I just read the opinion piece, "College is a Waste of Time" by Dale Stephens. It's a fascinating take on higher education and has a lot of really valid points. In a lot of ways it flies in the face of how I was raised and the way I mapped my life, but it also speaks to many of the values that I hope to impart to my own boys.
Growing up, there was no question that I would go to college. Not because it was crammed down my throat, or because I was given no choice in the matter. It just was. My mother was the first of her family to go to college, and my father earned his degree as well. My mom was a high school counselor, and one of her many roles was to prepare kids for college, help them find the right place and get their applications in order. It never came up as a topic for discussion. I just knew, that for me, school would be 16 years (or more) and not 12.
Even as a kid I would pretend to be a college student. I would look for apartments in the paper and page through old catalogs that Mom would have around. OK, I totally admit that I was a strange child. But it was fanciful and exciting for me. The irony in it all, is that I did everything in my power to get through college as quickly as possible. I got focused on my career path by my senior year in high school. I knew I was going into the arts in some fashion, and by the end of my senior year, I knew I would be a graphic designer.
I chose a college, after dozens of campus tours, based on the breadth of classes and not the specialties. I decided I wanted to know more than color theory and perspective. Kind of like my oldest, I wanted "to know everything." I wanted to draw theories of my own and gain perspective on my expanding world. Some classes did that for me. Others did not. There was a direct correlation between the amount of time I spent on a class and the amount of problem solving and critical thinking involved in said class.
The graphic design curriculum was relatively new when I started school (the internet didn't even have pictures until half-way through my freshman year), and the small class size worked to my advantage. We were able to shape the class into what we wanted it to be. We began freelancing as a group by the time I was a sophomore, and one of my classmates even dropped out to start a very successful internet design company. And by the time I was a junior, after taking summer classes and studying in Europe, I had completed my requirements and was able to go to part-time status to work almost full-time at my internship.
Sometimes Brett, who is also a graphic designer, and I sit and talk about the classes we took in college. One stands out specifically, Art History. In Brett's art history classes, there were projects and discussions. In mine there was rote memorization. Don't get me wrong, I can memorize with the best of them, but what stuck with me from that class was not artistic movements and influential artists, but a dark room with a slide projector rhythmically flashing images onto the wall and an overwhelming feeling, of "how will this apply to my life?"
Now that I've added "mom" to my job title, I think a lot about my boys. (Obviously.) Brett and I talk continuously about college funds and such, and I wonder, is that where they will really end up? Is that what will be best for them? Is it bad if it's not?

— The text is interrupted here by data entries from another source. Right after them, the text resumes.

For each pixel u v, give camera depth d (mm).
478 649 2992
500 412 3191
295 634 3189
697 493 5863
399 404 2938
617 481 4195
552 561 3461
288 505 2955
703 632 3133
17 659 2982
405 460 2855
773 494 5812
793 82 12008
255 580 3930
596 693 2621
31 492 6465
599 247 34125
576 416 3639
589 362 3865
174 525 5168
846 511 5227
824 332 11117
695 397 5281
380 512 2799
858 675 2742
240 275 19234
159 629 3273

As my career has progressed, I have found myself more than once in meetings thinking, "how is it that you not only can't see the problem here, but also can not see the solution?" It seems so obvious to me.
And, after reading this piece on college, it seems even more clear. Stephens is right, we are often times not teaching our children how to think, but how to regurgitate. It is important to learn about the past, to understand the facts and know the parts and pieces of things. Those bits are integral to problem solving as well, but if we do not teach our children how to take that knowledge and create new things from it, where will we be? Will we be in a world of Hollywood Blockbuster-type living where every "great new thing" is just the reprocessing of a truly great new thing form 20+ years ago? I don't want to live in that world. I already saw that movie... the first time.
I want my children to imagine, create and push the boundaries of possibility. I want my kids to be able to say, "Yes, I know how it was done, but what if we did this?" And I want my kids to know that if college is not the place that will make that kind of thinking a reality for them, that's OK with me. And any college fund that may materialize in the next 18 years can be used for education – whether that education is in a classroom or on a train or the side of a mountain or even in their own basement is totally up to them. I want them to learn how to think. Period.